Exercise >>
Print the data exactly. Omit the pictures.

Information shown >>
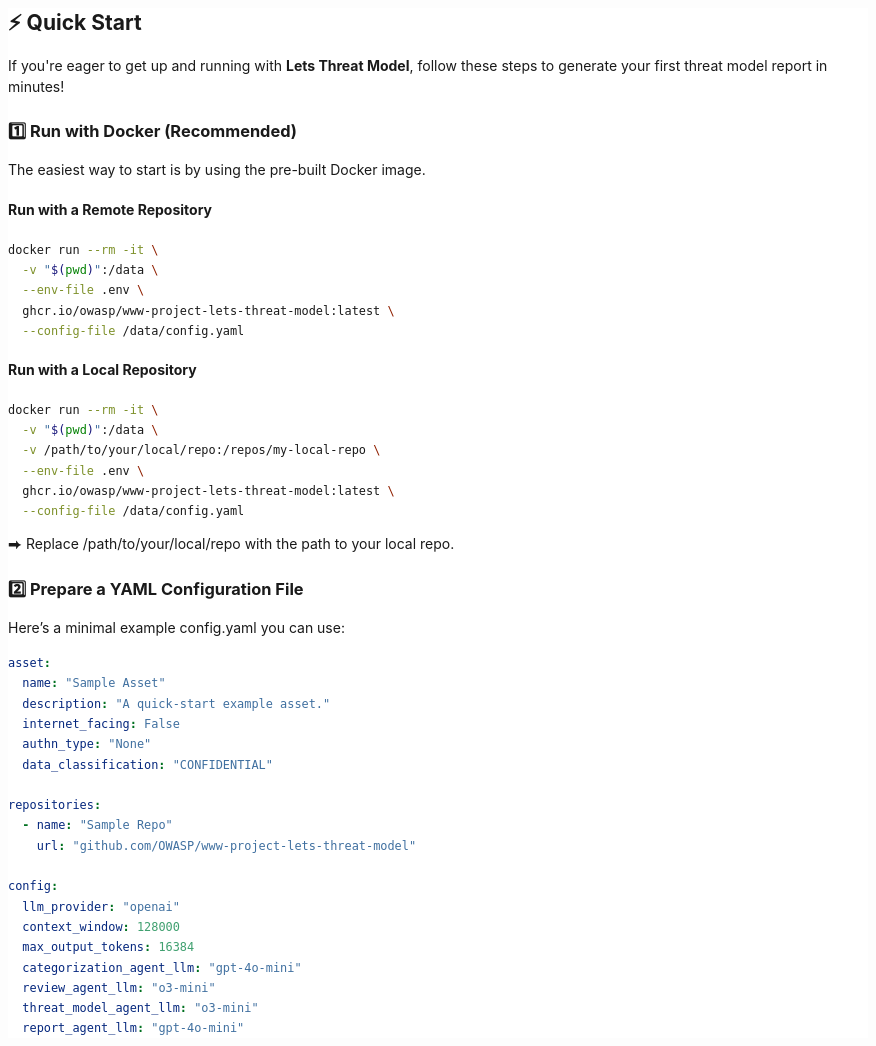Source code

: ## ⚡ Quick Start

If you're eager to get up and running with **Lets Threat Model**, follow these steps to generate your first threat model report in minutes!

### 1️⃣ Run with Docker (Recommended)

The easiest way to start is by using the pre-built Docker image.

#### Run with a Remote Repository
```sh
docker run --rm -it \
  -v "$(pwd)":/data \
  --env-file .env \
  ghcr.io/owasp/www-project-lets-threat-model:latest \
  --config-file /data/config.yaml
```

#### Run with a Local Repository
```sh
docker run --rm -it \
  -v "$(pwd)":/data \
  -v /path/to/your/local/repo:/repos/my-local-repo \
  --env-file .env \
  ghcr.io/owasp/www-project-lets-threat-model:latest \
  --config-file /data/config.yaml
```

⮕ Replace /path/to/your/local/repo with the path to your local repo.

### 2️⃣ Prepare a YAML Configuration File

Here’s a minimal example config.yaml you can use:
```yaml
asset:
  name: "Sample Asset"
  description: "A quick-start example asset."
  internet_facing: False
  authn_type: "None"
  data_classification: "CONFIDENTIAL"

repositories:
  - name: "Sample Repo"
    url: "github.com/OWASP/www-project-lets-threat-model"

config:
  llm_provider: "openai"
  context_window: 128000
  max_output_tokens: 16384
  categorization_agent_llm: "gpt-4o-mini"
  review_agent_llm: "o3-mini"
  threat_model_agent_llm: "o3-mini"
  report_agent_llm: "gpt-4o-mini"
```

Answer >>
Source code

: ## ⚡ Quick Start

If you're eager to get up and running with **Lets Threat Model**, follow these steps to generate your first threat model report in minutes!

### 1️⃣ Run with Docker (Recommended)

The easiest way to start is by using the pre-built Docker image.

#### Run with a Remote Repository
```sh
docker run --rm -it \
  -v "$(pwd)":/data \
  --env-file .env \
  ghcr.io/owasp/www-project-lets-threat-model:latest \
  --config-file /data/config.yaml
```

#### Run with a Local Repository
```sh
docker run --rm -it \
  -v "$(pwd)":/data \
  -v /path/to/your/local/repo:/repos/my-local-repo \
  --env-file .env \
  ghcr.io/owasp/www-project-lets-threat-model:latest \
  --config-file /data/config.yaml
```

⮕ Replace /path/to/your/local/repo with the path to your local repo.

### 2️⃣ Prepare a YAML Configuration File

Here’s a minimal example config.yaml you can use:
```yaml
asset:
  name: "Sample Asset"
  description: "A quick-start example asset."
  internet_facing: False
  authn_type: "None"
  data_classification: "CONFIDENTIAL"

repositories:
  - name: "Sample Repo"
    url: "github.com/OWASP/www-project-lets-threat-model"

config:
  llm_provider: "openai"
  context_window: 128000
  max_output_tokens: 16384
  categorization_agent_llm: "gpt-4o-mini"
  review_agent_llm: "o3-mini"
  threat_model_agent_llm: "o3-mini"
  report_agent_llm: "gpt-4o-mini"
```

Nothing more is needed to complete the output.